Lloyd’s Register Foundation backs Sea Shepherd Global’s initiative for African female seafarers


Lloyd’s Register Foundation has announced a new grant to Sea Shepherd Global, to develop and expand its programme sponsoring female maritime cadets from Africa onboard its ships.

The Foundation’s grant will allow four cadets to join crew onboard Sea Shepherd’s vessels, combatting illegal fishing in Africa. They will be paired with a dedicated Chief Engineer or Bridge Officer to complete their logbook — the ticket to their qualification known as a Certificate of Competency, required to become a fully qualified seafarer.
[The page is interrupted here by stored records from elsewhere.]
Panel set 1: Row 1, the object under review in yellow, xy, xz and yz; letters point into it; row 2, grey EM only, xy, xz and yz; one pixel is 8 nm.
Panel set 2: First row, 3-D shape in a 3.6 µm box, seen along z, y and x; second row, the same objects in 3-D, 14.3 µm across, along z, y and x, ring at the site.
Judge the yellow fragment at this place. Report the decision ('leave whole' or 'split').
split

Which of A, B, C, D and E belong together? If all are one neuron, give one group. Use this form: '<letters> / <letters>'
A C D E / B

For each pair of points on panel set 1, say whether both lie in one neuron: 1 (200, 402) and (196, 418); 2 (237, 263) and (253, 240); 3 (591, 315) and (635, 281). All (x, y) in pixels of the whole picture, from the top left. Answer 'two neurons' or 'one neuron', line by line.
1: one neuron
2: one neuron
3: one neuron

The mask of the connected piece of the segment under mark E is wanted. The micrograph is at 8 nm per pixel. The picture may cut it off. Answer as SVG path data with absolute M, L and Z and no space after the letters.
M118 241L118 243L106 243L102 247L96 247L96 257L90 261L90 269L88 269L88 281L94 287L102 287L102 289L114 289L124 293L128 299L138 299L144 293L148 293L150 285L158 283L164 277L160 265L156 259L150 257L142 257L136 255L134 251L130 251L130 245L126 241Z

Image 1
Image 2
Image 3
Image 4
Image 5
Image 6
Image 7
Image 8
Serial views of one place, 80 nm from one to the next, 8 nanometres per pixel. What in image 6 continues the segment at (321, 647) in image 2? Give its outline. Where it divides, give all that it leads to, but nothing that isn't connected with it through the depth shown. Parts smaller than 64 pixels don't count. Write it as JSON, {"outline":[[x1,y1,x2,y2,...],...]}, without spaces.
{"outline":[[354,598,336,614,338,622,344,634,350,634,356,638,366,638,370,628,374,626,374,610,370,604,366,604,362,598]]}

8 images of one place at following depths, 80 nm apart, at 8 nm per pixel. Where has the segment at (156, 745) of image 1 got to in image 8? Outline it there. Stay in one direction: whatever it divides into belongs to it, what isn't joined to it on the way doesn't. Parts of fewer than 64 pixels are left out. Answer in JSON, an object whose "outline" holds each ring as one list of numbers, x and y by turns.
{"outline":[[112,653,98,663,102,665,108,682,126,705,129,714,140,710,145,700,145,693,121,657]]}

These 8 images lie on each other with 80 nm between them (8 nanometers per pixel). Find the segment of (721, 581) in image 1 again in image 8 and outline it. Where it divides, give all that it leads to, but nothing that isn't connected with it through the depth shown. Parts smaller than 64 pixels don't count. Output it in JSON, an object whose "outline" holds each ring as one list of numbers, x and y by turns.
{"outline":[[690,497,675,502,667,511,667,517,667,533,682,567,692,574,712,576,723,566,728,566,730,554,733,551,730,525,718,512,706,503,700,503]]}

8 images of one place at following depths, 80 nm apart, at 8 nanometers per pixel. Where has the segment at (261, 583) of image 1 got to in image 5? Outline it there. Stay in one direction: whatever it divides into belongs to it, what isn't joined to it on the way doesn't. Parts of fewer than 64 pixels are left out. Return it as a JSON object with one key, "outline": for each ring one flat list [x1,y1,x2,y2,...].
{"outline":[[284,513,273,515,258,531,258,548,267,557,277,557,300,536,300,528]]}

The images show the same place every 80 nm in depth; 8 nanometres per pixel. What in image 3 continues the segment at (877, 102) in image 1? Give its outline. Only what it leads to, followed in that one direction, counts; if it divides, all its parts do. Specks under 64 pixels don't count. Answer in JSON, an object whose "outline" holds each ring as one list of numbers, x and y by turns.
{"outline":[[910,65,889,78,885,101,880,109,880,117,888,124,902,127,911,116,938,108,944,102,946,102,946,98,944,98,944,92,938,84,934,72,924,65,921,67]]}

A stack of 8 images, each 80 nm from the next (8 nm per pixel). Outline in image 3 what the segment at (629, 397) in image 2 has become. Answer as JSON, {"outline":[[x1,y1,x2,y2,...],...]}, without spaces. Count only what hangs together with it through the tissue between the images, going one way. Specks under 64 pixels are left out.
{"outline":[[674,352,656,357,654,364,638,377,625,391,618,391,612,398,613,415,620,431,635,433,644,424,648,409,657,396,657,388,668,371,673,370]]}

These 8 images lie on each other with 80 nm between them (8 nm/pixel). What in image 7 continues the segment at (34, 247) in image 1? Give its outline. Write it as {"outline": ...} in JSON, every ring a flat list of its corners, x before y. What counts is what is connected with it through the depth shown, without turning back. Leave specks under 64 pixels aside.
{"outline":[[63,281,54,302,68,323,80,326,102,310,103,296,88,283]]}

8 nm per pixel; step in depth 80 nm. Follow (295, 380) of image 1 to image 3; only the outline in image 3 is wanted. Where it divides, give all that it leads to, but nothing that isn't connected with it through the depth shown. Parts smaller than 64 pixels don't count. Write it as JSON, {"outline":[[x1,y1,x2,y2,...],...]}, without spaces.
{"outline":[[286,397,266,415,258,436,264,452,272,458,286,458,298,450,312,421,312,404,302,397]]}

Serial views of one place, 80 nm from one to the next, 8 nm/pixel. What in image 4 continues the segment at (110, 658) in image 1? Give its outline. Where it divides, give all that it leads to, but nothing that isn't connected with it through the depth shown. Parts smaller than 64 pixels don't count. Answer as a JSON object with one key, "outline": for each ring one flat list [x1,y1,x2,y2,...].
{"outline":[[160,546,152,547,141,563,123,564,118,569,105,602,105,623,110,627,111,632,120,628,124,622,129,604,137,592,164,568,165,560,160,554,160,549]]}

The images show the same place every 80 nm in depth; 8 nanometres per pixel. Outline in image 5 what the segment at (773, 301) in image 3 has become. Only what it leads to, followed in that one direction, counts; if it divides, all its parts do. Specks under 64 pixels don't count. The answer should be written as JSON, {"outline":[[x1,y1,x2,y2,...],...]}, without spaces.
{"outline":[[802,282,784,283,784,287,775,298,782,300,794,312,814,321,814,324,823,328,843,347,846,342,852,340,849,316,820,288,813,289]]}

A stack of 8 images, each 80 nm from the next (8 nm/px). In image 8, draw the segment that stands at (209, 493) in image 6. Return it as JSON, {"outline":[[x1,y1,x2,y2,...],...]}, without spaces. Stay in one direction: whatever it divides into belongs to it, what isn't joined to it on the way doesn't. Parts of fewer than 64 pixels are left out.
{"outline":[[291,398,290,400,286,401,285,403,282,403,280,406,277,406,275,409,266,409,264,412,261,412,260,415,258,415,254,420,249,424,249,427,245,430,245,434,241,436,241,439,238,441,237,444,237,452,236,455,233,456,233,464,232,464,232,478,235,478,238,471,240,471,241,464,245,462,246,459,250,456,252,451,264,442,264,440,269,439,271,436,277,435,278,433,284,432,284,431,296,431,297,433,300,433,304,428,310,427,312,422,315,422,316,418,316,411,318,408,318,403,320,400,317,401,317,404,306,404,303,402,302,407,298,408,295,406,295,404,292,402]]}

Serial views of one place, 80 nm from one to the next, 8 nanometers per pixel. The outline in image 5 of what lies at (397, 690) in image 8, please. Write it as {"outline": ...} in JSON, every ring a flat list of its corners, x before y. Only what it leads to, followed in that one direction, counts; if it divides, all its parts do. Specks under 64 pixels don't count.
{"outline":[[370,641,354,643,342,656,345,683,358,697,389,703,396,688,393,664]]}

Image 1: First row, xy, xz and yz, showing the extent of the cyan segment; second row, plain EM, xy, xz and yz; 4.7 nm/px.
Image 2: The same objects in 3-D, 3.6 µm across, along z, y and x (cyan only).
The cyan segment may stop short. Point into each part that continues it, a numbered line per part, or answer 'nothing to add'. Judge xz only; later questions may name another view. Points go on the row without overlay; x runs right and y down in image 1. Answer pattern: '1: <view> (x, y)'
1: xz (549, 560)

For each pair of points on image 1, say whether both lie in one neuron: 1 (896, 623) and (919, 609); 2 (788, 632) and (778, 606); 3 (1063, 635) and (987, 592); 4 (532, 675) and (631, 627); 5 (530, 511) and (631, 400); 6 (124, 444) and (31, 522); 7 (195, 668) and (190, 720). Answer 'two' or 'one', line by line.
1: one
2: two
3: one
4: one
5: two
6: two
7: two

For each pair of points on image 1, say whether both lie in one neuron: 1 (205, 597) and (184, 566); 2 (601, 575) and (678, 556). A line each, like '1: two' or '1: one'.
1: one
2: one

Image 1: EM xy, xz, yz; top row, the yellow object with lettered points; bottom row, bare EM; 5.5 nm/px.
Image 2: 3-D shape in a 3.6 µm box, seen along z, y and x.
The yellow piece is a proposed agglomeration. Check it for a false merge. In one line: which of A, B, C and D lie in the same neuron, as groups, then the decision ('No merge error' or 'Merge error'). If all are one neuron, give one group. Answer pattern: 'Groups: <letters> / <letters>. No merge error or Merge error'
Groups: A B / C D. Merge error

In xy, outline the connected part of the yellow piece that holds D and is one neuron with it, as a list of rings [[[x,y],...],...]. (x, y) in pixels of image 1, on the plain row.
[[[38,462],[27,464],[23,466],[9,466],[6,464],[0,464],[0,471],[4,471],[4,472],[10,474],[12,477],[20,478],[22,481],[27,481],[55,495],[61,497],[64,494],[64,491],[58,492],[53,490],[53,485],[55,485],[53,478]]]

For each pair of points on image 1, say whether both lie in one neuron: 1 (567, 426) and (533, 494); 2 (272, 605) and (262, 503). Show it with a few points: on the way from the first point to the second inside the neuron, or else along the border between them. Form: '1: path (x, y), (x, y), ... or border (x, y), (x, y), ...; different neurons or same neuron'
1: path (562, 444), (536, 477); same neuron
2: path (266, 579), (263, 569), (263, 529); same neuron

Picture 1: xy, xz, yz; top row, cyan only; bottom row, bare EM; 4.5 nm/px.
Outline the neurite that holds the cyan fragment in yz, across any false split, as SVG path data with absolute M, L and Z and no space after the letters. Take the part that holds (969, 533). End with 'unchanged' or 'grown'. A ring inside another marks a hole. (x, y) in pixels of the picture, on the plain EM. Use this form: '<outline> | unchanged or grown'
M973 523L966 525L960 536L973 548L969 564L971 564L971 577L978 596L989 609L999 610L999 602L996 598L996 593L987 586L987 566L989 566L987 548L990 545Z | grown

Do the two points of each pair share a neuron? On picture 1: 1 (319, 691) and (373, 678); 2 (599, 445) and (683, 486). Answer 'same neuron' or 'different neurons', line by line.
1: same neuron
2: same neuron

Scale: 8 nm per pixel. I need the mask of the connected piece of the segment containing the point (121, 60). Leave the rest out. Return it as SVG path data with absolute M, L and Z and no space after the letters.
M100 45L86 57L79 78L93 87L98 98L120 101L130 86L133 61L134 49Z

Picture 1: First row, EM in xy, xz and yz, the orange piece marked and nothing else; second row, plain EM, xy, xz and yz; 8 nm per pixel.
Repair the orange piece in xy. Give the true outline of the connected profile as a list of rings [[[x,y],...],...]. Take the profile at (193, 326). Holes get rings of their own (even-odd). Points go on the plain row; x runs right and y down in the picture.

According to the IMO, today women represent just 1.2% percent of the global seafarer workforce. Global Maritime Trends 2050, a recent report produced by Lloyd’s Register and Lloyd’s Register Foundation, however, estimates that the use of more advanced technologies and systems, plus extensive re-skilling and training programmes, will pave the way for women to take on more roles on land and at sea. This means women could make up a quarter of global seafarers by 2050.

Despite this, women around the African continent still face substantial barriers in obtaining the sea time needed to attain the professional qualifications necessary for employment. Sea Shepherd Global is committed to equipping underrepresented seafarers with professional seagoing experience, by upholding the highest industry standards in safety, crew welfare, and training onboard.

“Sea Shepherd Global is proud of its four-year history of partnering with women maritime professionals around the African continent to promote marine conservation while helping advance the careers of some of the world’s least represented seafarers in the marine space,” said Capt. Peter Hammarstedt, Sea Shepherd Global’s Director of Campaigns. “The initiative is the result of connections made between Sea Shepherd Global and African Women in Maritime (WiMA) during the Africa Blue Economy Forum organised by Mrs. Leila Ben Hassen in Tunisia in 2019, and its further development and expansion is now possible thanks to the generous support of Lloyd’s Register Foundation.”

Bea Agüera, Sea Shepherd Global’s Crew Coordinator said: “Crewing agencies in West Africa either don’t exist or can’t compete with the more established and dominant ones in Indonesia and the Philippines where the recruitment system is more developed. It’s also harder to get a visa, and travel can be more expensive.

“Unfortunately, gender discrimination is prevalent throughout the maritime world, including in developed countries. At Sea Shepherd Global’s crewing department, we’re committed to breaking down gender barriers in the maritime world. This partnership with Lloyd’s Register Foundation reflects this commitment.”

Sea Shepherd Global is working towards a future that promotes gender equality in the maritime sector, working to make tangible improvements for women who dedicate their lives to working at sea.

“Governments, regulators, and the private sector need to work together to remove barriers of entry into the maritime system, increase diversity and aid the just transition for all demographics in the ocean economy,” said Olivia Swift, Senior Programme Manager at Lloyd’s Register Foundation.”I’m excited by Lloyd’s Register Foundation’s initial collaboration with Sea Shepherd Global and looking forward to seeing how our funding will make a real difference to Africa’s female seafarers.”

Beyond the women directly impacted by this initiative, Sea Shepherd benefits from having locally trained cadets onboard, with first-hand experience in ocean conservation measures combating illegal, unreported, and unregulated (IUU) fishing.
Funding from Lloyd’s Register Foundation will also enable Sea Shepherd to develop future collaborations with groups such as Women in Marine Africa, Women in Marine East and South Africa, and the Female Seafarers Association of Nigeria. By expanding this programme, Sea Shepherd will create opportunities for former cadets to mentor new ones from their home countries.